Wczoraj o tej porze….?
Wybrałam się w podróż samochodem, żeby sprawdzić jak piosenka, nad którą aktualnie pracuję, brzmi w samochodzie. Znany bardzo dobrze wszystkim muzykom test. Jest dużo basów, więc można się bujać na dzielni.
Co najbardziej lubisz w podróżach?
To, że można je spędzić z bliskimi ludźmi, rodziną, znajomymi. Albo właśnie wręcz odwrotnie, wyjechać gdzieś samemu i odpocząć od rzeczywistości.
Jakie najdziwniejsze/najciekawsze pamiątki przywiozłaś z wakacji/trasy?
Zawsze najdziwniejszym pomysłem jest przywożenie kamieni z wakacyjnej plaży. Kompletnie niepraktyczna pamiątka. Ani na prezent się nie przyda, ani nie przypomni miłych chwil. Najlepszą pamiątką są jednak zawsze zdjęcia.
Co zawsze pakujesz ze sobą?
Słuchawki, nie mogę sie bez nich obyć. Oraz książki, których i tak potem nie czytam.
Masz za sobą podróż marzeń? Jeśli tak, gdzie się odbyła? Jeżeli nie, jakie to miejsce?
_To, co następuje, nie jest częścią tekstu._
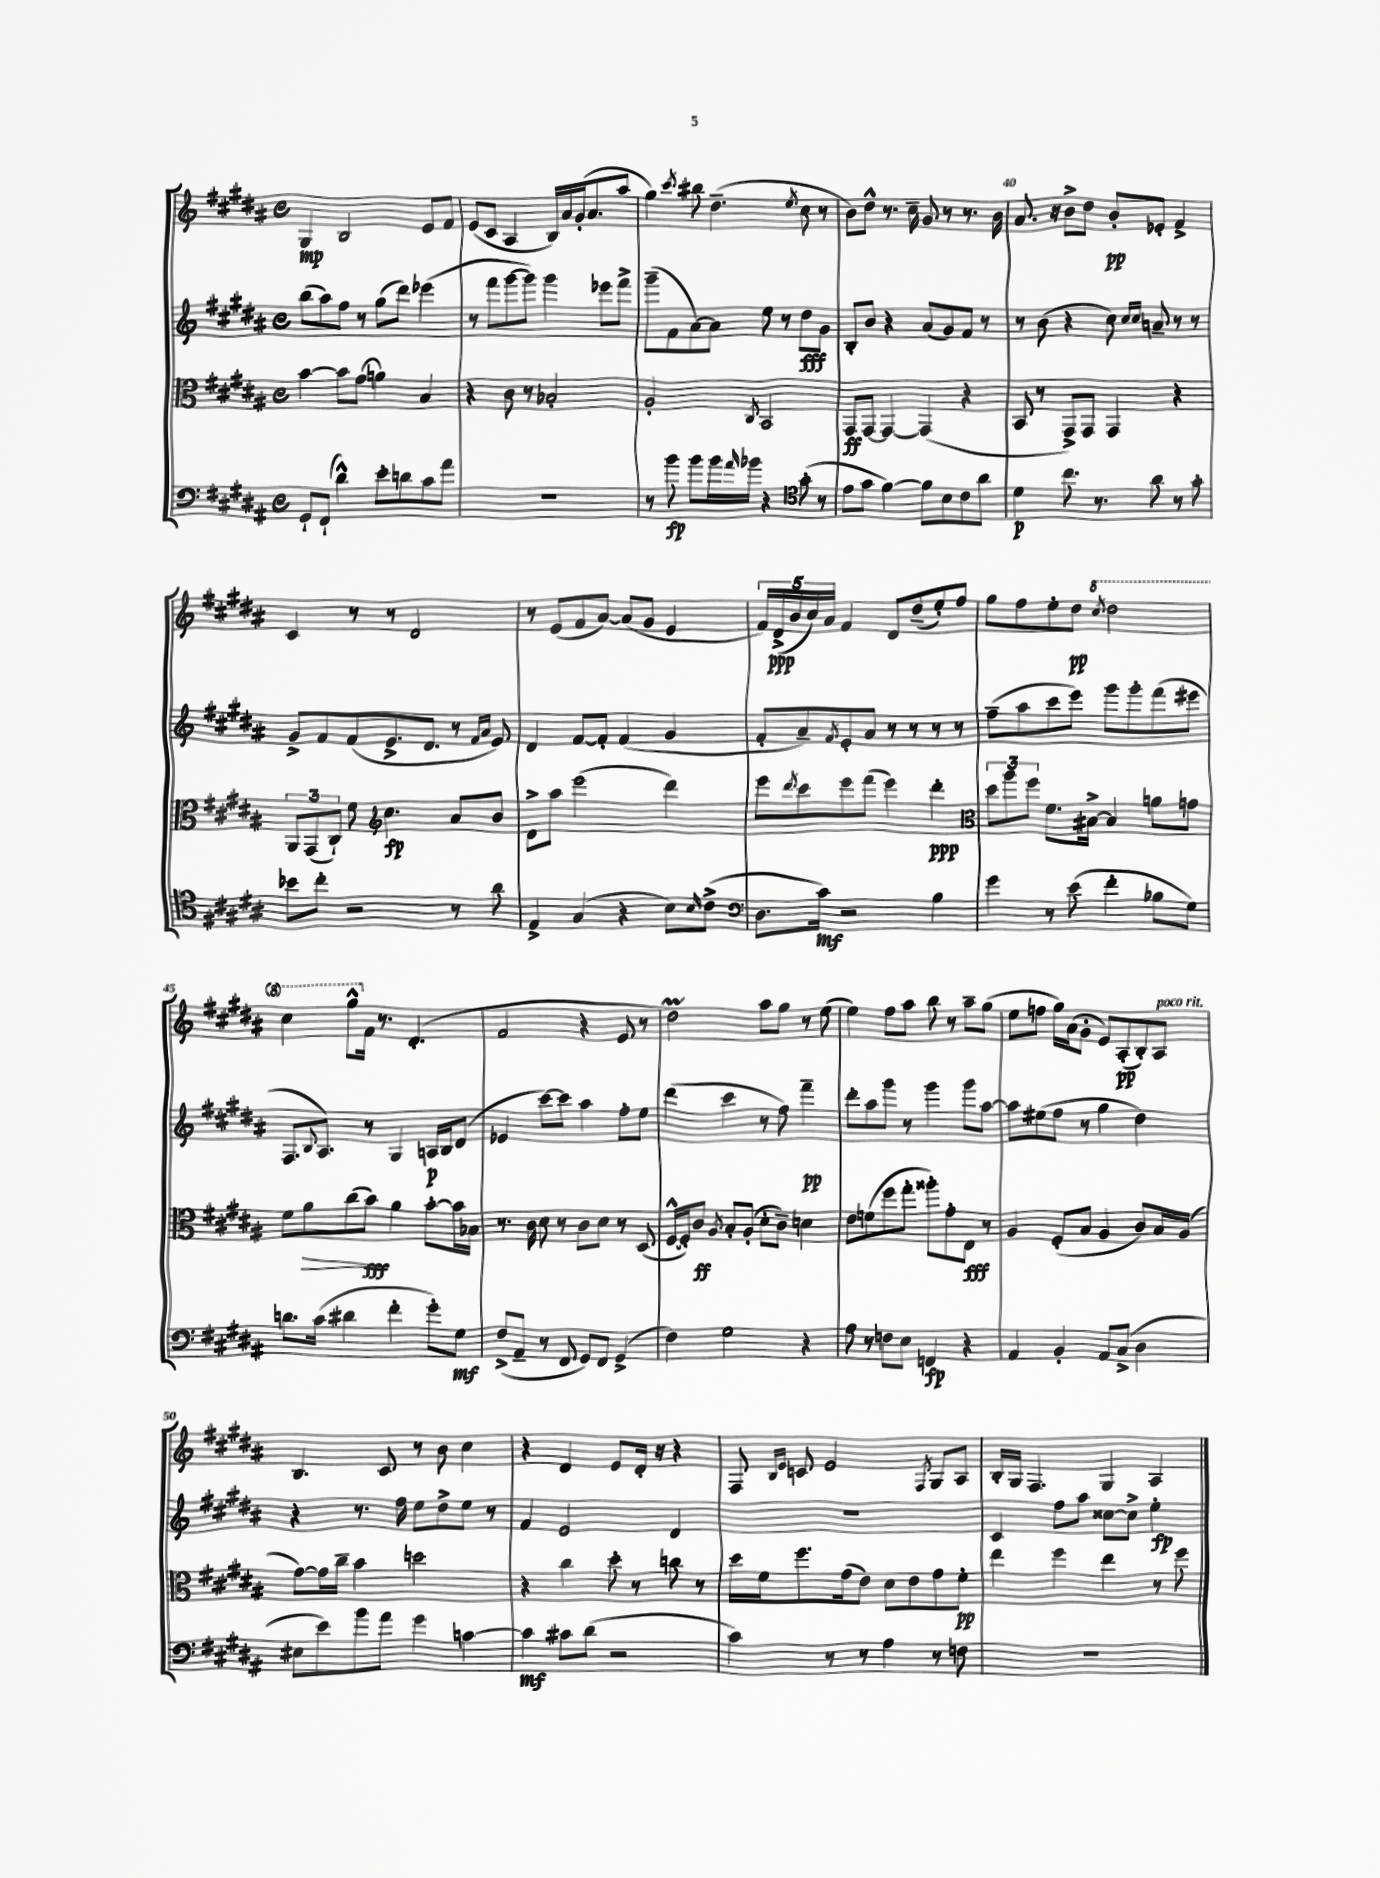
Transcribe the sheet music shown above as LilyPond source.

<<
\new StaffGroup <<
\new Staff = "s0" {
    \clef treble \key b \major \defaultTimeSignature \time 4/4
    gis4\mp b2 e'8 fis'8 |
    e'8( cis'8 ais4 b16) ais'16 gis'16-.( ais'8. ais''8 |
    gis''4) \acciaccatura { cis'''8 } bis''8 dis''4.--( \acciaccatura { e''8 } cis''8 r8 |
    b'8) dis''8-^ r8. cis''16-- gis'8 r8 r8. b'16 |
    ais'8. r16 b'8-> dis''8 b'8-.\pp ees'8-. fis'4-> |
    cis'4 r8 r8 dis'2 |
    r8 e'8( fis'8 ais'8~) ais'8( gis'8 e'4 |
    \tuplet 5/4 { fis'16) dis'16->\ppp( b'16 cis''16) ais'16 } fis'4 dis'8 dis''8--( e''8-.) fis''8 |
    gis''8 fis''8 e''8-. dis''8\pp \ottava #1 \acciaccatura { cis'''8 } dis'''2 |
    cis'''4 gis'''8-^ \ottava #0 fis'16 r8. dis'4.-.( |
    fis'2 r4 e'8 r8 |
    dis''2\prall) ais''8 gis''8 r8 e''8( |
    e''4) fis''8 ais''8 b''8 r8 ais''8-- gis''8( |
    e''8 f''8 gis''16) ais'16( gis'8-. e'8) ais8-.\pp( b8-.) ais8^\markup { \italic "poco rit." } |
    b4. cis'8 r8 b'8 cis''4 |
    r4 dis'4 e'8 dis'16-. r16 r4 |
    fis8 \grace { b16 e'16 } c'8 e'2 \acciaccatura { fis8 } gis8 ais8 |
    b16-. gis16 fis4. gis4 ais4 \bar "|." |
}
\new Staff = "s1" {
    \clef treble \key b \major \defaultTimeSignature \time 4/4
    b''8( ais''8) fis''8 r8 gis''8( dis'''8) ees'''4( |
    r8 fis'''8 gis'''8~ gis'''8) gis'''4 ees'''8 fis'''8-> |
    gis'''8--( fis'8 ais'8~) ais'8 e''8 r8 dis''8\fff gis'8 |
    b8-. b'8 r4 ais'8( gis'8) fis'8 r8 |
    r8 b'8( r4 cis''8) \grace { cis''16 cis''16 } a'8-- r8 r8 |
    gis'8-> fis'8 fis'8( e'8.-> dis'8. r8 \grace { fis'16 ais'16 } e'8) |
    dis'4 fis'8~ fis'8-. fis'4( gis'4 |
    fis'8-. ais'8--) \acciaccatura { fis'8 } e'8-. ais'8 r8 r8 r8 r8 |
    fis''8--( ais''8 cis'''8 e'''8) gis'''8 gis'''8-. fis'''8( eis'''8 |
    fis8. \appoggiatura { b8 } ais8.) r8 gis4 a16\p b16 dis'8( |
    ees'4 cis'''8~) cis'''8 ais''4 fis''8-. e''8 |
    dis'''4( cis'''4 r8 fis''8) fis'''4--\pp |
    dis'''8-. ais''8 gis'''8 r8 gis'''4 gis'''8 ais''8~ |
    ais''8 eis''8( fis''8 r8 gis''4 dis''4) |
    r4 r8. fis''16 e''8 dis''8-> e''8 r8 |
    fis'4 e'2 dis'4 |
    R1 |
    cis'4 fis''8 ais''8 cisis''8~ cisis''8-> e''4-.\fp \bar "|." |
}
\new Staff = "s2" {
    \clef alto \key b \major \defaultTimeSignature \time 4/4
    b'4~ b'8 gis'8( a'4) b4 |
    r4 cis'8 r8 bes2-. |
    ais2-. \acciaccatura { cis8 } b,2 |
    gis,8\ff gis,8~ gis,4~ gis,4( r4 |
    b,8 r8 gis,8->) gis,8 gis,4 r4 |
    \tuplet 3/2 { ais,8 gis,8( cis8-!) } fis'8 \clef treble cis''4.\fp ais'8 b'8 |
    dis'8-> ais''8 e'''2( dis'''4) |
    e'''8 \acciaccatura { dis'''8 } cis'''8 e'''8 fis'''8( e'''4) dis'''4-.\ppp |
    \clef alto \tuplet 3/2 { dis''8 ais''8 fis''8 } fis'8. bis16~-> bis4 a'8 g'8 |
    fis'8 ais'8\> cis''8( b'8\fff\!) ais'4 b'8~-. b'16 bes16 |
    r8. cis'16 dis'8 r8 cis'8 dis'8 r8 dis8( |
    fis16~-^ fis16-.) cis'8\ff \acciaccatura { ais8 } b8-. ais8-.( dis'8-. cis'8--) d'4 |
    e'8 f'8( fis''8 gis''8-. aisis''8-.) gis'8-. e8\fff r8 |
    ais4 fis8-.( b8 ais4 cis'8) b16 ais16( |
    gis'8~) gis'16 cis''16-- b'4 d''2 |
    r4 cis''4 dis''8-. r8 c''8 r8 |
    dis''16 fis'16 fis''8. gis'16( e'8) dis'8 e'8 gis'8 fis'8-.\pp |
    e''4 fis''4 e''4 r8 fis''8 \bar "|." |
}
\new Staff = "s3" {
    \clef bass \key b \major \defaultTimeSignature \time 4/4
    gis,8-! fis,8-!( dis'4-^) e'8-. d'8 cis'8 ais'8 |
    R1 |
    r8 b'8\fp b'8 b'16 \grace { ais'16 } bes'16 r4 \clef tenor gis'8-.( r8 |
    e'8 gis'8 fis'4~) fis'8 b8 cis'8 ais'8 |
    dis'4\p cis''8. r8. ais'8 r8 gis'8-. |
    bes'8 cis''8-. r2 r8 ais'8 |
    e4-> gis4( r4 b8) \grace { b16 } cis'8->( |
    \clef bass dis8. cis'16\mf) r2 b4 |
    gis'4 r8 e'8( fis'4-. bes8 gis8) |
    d'8. cis'16( dis'4 fis'4-. gis'8-.) gis8\mf |
    fis8->( ais,8-- r8 fis,8 gis,8) fis,8 gis,4->( |
    fis4) gis2 r4 |
    ais8 r8 f8 e8 f,4\fp r4 |
    ais,4 b,4-. ais,8 cis8->( dis4 |
    eis8 e'8) b'8 ais'8 gis'4 c'4~ |
    c'4\mf cis'8 dis'8( r2 |
    cis'4) r8 r8 ais4 r8 f8 |
    R1 \bar "|." |
}
>>
>>
\layout { \context { \Score currentBarNumber = #36 \override BarNumber.break-visibility = ##(#f #t #t) barNumberVisibility = #(every-nth-bar-number-visible 5) } }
Chciałabym odwiedzić Nową Zelandię.
Czego słuchasz w trasie?
Najbardziej podczas jazdy wchodzi mi Metronomy, Jon Hopkins, Arctic Monkeys. Z polskich artystów włączam Rite Pax i Bokke oraz polskie Radio Czwórka.
5 utworów idealnych na podróż to…?
Chyba takich nie ma. Zależy od nastroju, długości trasy, pasażerów…
Za kim i za czym tęsknisz w trasie?
Za własnym łóżkiem, ulubioną herbatą nie z woreczka, i tą chwilą osamotnienia i relaksu.
Które miejsce w Twojej rodzinnej miejscowości każdy powinien zobaczyć?
Oczywiście Koziołki, w samo południe na Starym Rynku w Poznaniu.
Twoje ulubione miejsce do tworzenia to?
Mój pokój. Klawisz, komputer, mikrofon czyli moje centrum dowodzenia. Na spokojnie, z herbatką, najlepiej głęboko w nocy.